During such a time of oil turmoil, I want to own companies that will pay me for the risk that I am taking. By covering its distributions by such a significant margin, should things go south, Phillips 66 will continue paying me for my risk.
(click to enlarge)
(Phillips 66 Dividend Growth and Buybacks - Phillips 66 Investor Presentation)
This strategy can be reflected in the company's history of helping shareholders. Since being split off from ConocoPhillips (NYSE:COP), Phillips 66 has managed to almost triple its dividends, resulting in $7 billion of capital returned to shareholders.
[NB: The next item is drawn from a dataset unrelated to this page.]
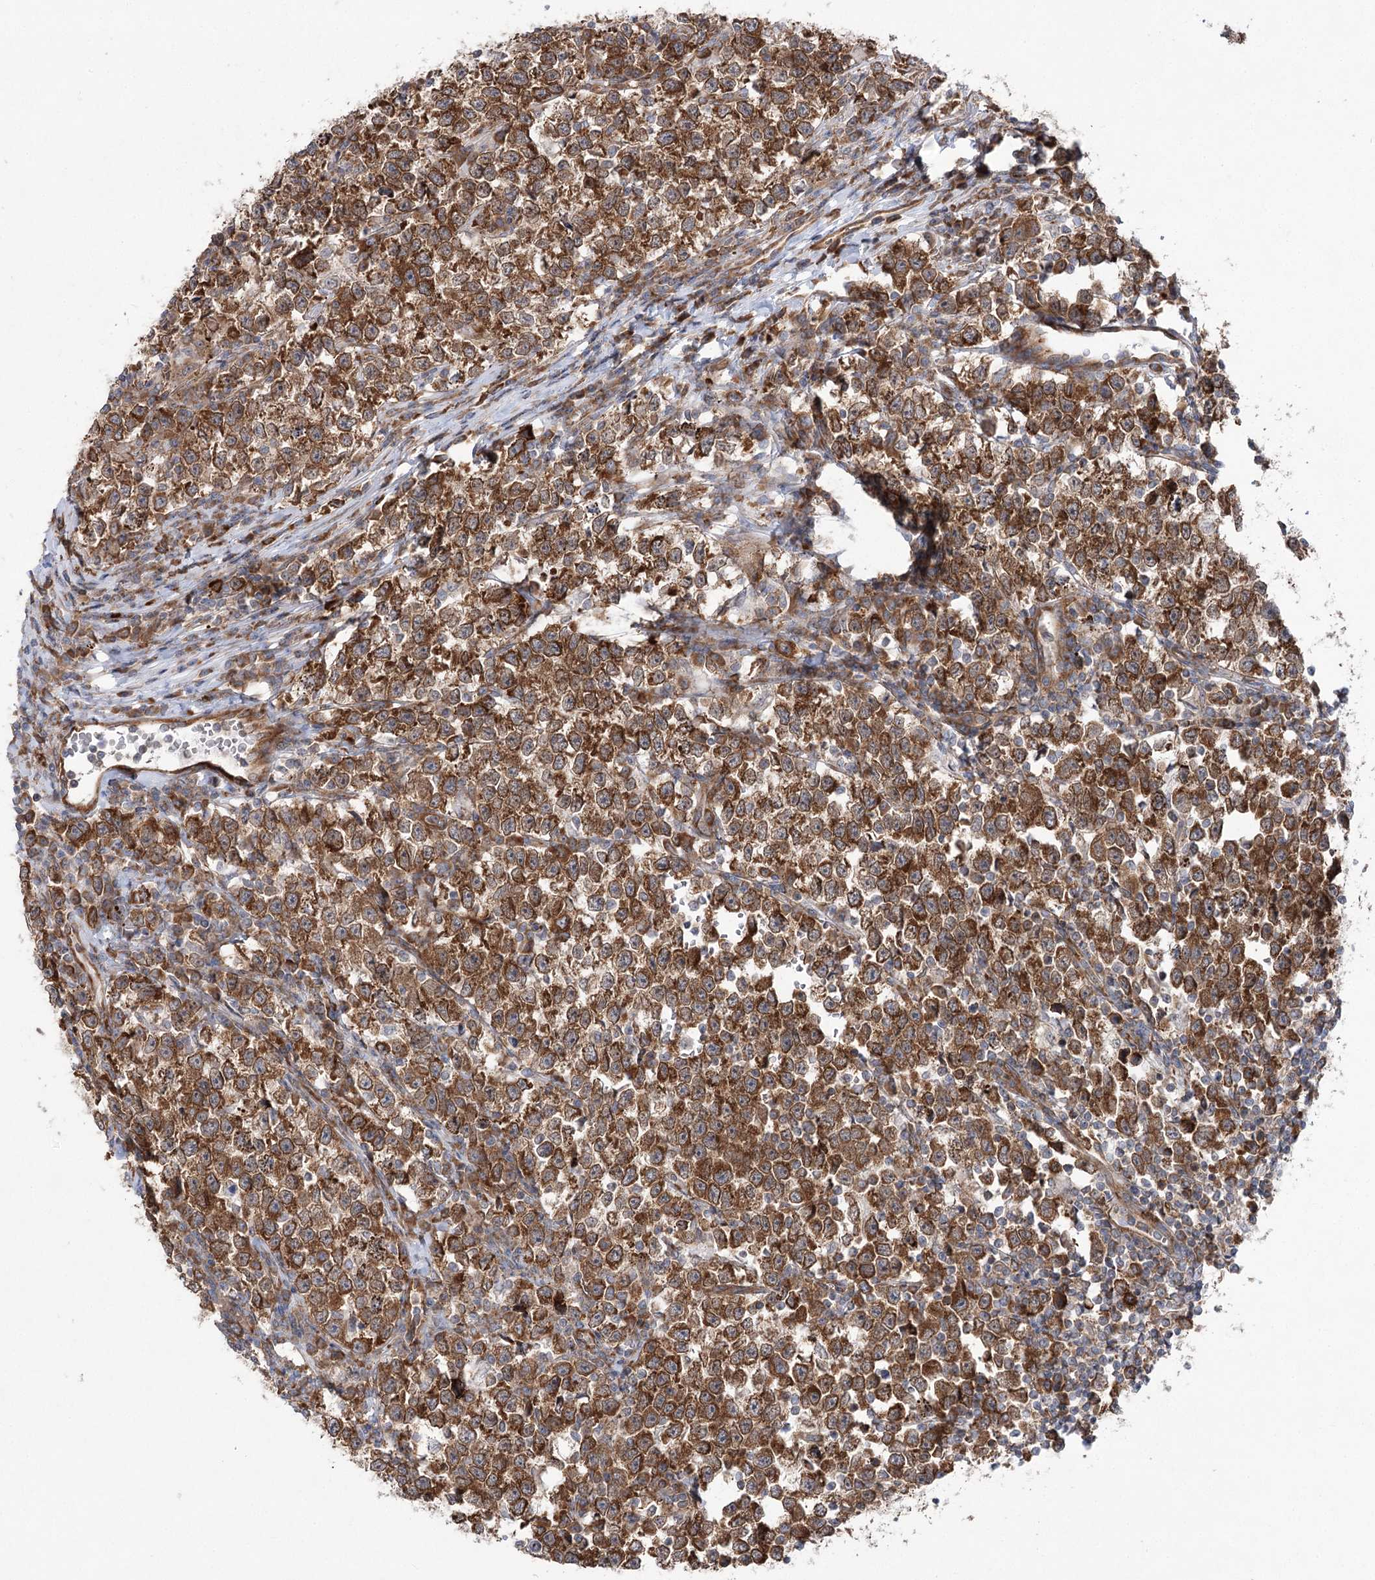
{"staining": {"intensity": "strong", "quantity": ">75%", "location": "cytoplasmic/membranous"}, "tissue": "testis cancer", "cell_type": "Tumor cells", "image_type": "cancer", "snomed": [{"axis": "morphology", "description": "Normal tissue, NOS"}, {"axis": "morphology", "description": "Seminoma, NOS"}, {"axis": "topography", "description": "Testis"}], "caption": "Testis seminoma stained for a protein exhibits strong cytoplasmic/membranous positivity in tumor cells. The staining is performed using DAB brown chromogen to label protein expression. The nuclei are counter-stained blue using hematoxylin.", "gene": "VWA2", "patient": {"sex": "male", "age": 43}}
More so, during this time, Phillips 66 has been buying back shares, managing to reduce its share count by an impressive 14%. It still has $1.4 billion remaining of authorized share repurchases, which should be enough for the company to decrease its share count by another 20 million or so.

(Phillips 66 Enterprise Value Growth - Phillips 66 Investor Presentation)
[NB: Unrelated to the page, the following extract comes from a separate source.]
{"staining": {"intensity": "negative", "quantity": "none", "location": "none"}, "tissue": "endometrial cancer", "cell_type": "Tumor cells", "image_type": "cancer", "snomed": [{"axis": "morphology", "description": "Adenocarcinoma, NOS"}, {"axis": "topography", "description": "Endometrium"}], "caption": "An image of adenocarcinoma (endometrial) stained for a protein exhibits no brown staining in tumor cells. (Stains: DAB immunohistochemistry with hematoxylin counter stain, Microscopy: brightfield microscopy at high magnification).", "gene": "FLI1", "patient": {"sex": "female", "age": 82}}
More so, despite paying back so much to shareholders, it is still expecting to see its enterprise value grow. In fact, from 2014 to 2018, the company is expecting to see its EBITDA increase by more than 30%, driven mainly by the growing midstream sector.
All of these things together make Phillips 66 a solid buy in the current environment.
Conclusion
Phillips 66, despite its focus on the midstream and the downstream sectors, has seen its stock price fall in the past few days. However, despite this, it is a solid company with solid growth prospects.
The company is planning on heavily expanding in the midstream sector, potentially undertaking some expansions. It has a significant amount of potential ahead of it, and I expect it to continue growing in the long run.
More so, Phillips 66 has done an impressive job of rewarding shareholders. It has already managed to reduce its share count by 15%, and has the ability to increase it by several more percent with the current buyback plan. The company has also managed to triple its dividend since splitting off from ConocoPhillips three years ago.